中東かわら版

№28 イラン:ガーリーバーフが大統領選から撤退

 5月15日、大統領選の有力候補の1人であった保守強硬派のガーリーバーフ・テヘラン市長が選挙戦から撤退し、ライーシー前検事総長を支持することを表明した。撤退表明の声明において、ガーリーバーフは「革命戦線の統一のため、根本的かつ重大な決定が必要である」、「全国の私の支持者に対し、私の親愛なる兄弟であるエブラーヒーム・ライーシーの成功への全面的な支援を依頼する」と述べている。ガーリーバーフの撤退により、保守強硬派は候補者の一本化に成功したことになる。

 

評価

 保守強硬派内での候補者一本化は、大統領選開始前から交渉が続いていた。前回の2013年大統領選挙では、第1回投票までに候補者を一本化することができず、保守穏健派・改革派の支持を受けたロウハーニーに手痛い敗北を喫していた。今回の選挙でも同じ轍を踏まないよう調整が図られていたものの、今日までどちらが撤退するかで見解の相違が続いていた。今回、ガーリーバーフが撤退することになったのは、最近の世論調査でライーシーの支持が急激に上昇していた一方、ガーリーバーフの支持の伸び具合が低調だったことを反映したものだろう(詳細は「イラン:大統領選の推移」『中東かわら版』No.26(2017年5月15日)を参照)。

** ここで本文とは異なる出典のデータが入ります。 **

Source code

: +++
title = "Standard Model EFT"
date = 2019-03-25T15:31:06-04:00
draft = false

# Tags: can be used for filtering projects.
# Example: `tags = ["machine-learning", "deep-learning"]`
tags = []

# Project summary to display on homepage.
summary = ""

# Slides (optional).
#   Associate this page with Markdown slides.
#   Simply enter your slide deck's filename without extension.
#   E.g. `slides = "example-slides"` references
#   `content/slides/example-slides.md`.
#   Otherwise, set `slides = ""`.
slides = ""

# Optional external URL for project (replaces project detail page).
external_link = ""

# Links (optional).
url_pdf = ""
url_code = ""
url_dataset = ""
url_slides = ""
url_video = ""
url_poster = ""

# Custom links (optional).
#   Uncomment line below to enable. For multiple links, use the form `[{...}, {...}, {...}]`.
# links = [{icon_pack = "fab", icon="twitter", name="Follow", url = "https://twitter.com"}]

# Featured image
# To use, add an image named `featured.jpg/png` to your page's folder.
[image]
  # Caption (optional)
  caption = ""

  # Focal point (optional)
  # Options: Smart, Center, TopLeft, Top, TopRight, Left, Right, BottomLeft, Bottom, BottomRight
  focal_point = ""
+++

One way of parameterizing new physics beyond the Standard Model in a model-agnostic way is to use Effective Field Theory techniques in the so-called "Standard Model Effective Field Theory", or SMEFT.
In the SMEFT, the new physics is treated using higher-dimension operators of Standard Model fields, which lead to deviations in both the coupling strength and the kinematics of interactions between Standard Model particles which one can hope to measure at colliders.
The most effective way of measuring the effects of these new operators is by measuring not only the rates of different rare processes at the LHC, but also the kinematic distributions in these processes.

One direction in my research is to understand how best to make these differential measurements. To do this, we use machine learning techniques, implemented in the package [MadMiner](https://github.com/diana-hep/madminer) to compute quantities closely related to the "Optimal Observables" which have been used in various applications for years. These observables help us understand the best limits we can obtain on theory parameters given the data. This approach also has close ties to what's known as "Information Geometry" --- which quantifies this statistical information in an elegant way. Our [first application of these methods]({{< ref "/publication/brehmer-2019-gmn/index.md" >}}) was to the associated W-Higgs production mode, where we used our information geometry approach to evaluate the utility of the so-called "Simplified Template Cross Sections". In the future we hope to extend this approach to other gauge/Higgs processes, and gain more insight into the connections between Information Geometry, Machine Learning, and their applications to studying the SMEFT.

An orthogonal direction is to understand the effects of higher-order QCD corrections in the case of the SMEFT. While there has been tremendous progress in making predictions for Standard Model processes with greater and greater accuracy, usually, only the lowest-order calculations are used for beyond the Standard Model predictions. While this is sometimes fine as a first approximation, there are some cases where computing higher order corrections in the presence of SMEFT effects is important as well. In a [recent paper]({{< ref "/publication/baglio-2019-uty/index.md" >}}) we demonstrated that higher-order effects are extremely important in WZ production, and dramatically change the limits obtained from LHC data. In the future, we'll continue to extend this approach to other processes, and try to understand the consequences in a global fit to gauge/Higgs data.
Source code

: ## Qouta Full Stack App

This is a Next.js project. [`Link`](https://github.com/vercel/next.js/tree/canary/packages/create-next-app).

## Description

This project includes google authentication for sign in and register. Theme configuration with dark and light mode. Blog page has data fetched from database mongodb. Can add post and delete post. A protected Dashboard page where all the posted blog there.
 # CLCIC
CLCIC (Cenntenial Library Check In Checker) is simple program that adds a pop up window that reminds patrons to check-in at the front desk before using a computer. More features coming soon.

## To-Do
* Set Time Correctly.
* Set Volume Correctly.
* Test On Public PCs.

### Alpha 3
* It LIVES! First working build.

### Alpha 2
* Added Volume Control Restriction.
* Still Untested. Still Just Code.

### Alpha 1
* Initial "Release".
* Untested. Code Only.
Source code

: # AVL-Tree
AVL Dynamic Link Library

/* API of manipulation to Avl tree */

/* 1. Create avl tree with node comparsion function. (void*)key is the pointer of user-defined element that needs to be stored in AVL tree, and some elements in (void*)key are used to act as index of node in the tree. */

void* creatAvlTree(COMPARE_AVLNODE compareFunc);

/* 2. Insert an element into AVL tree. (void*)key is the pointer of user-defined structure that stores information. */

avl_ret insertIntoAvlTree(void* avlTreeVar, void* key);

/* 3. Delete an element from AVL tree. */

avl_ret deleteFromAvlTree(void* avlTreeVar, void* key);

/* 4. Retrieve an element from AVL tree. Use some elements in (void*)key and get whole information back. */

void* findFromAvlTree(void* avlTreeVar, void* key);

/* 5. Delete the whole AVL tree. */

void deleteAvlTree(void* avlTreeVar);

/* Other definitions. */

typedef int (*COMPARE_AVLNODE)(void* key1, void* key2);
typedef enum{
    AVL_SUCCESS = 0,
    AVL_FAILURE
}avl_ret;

 投票日直前の候補者一本化は、保守強硬派陣営にとって追い風となるだろう。前回の2013年大統領選挙でも、投票日の3日前に改革派の有力候補が撤退し、ロウハーニー支持を表明したことで、ロウハーニーは地滑り的な勝利を収めた。今回、保守強硬派が採った戦略は、2013年に保守穏健派・改革派陣営が採用して成功したものと非常に似通ったものとなっている。

 他方で、ガーリーバーフ支持者がどれだけライーシーの支持に流れるかどうかは不透明な部分も大きい。米国の世論調査機関であるInternational Perspectives for Public Opinion (IPPO)がガーリーバーフの撤退表明前に行った世論調査において、各候補の支持者が2番目に支持する候補を聞いた際、ガーリーバーフ支持者のうち29.8%はライーシーを支持すると回答したものの、20.1%はロウハーニー支持、16%は誰も支持しないと回答している。ガーリーバーフがライーシー支持を表明した以上、実際にはライーシーに流れる票の割合はより多くなると見込まれるものの、一部はロウハーニーや他の候補にも流れることになるだろう。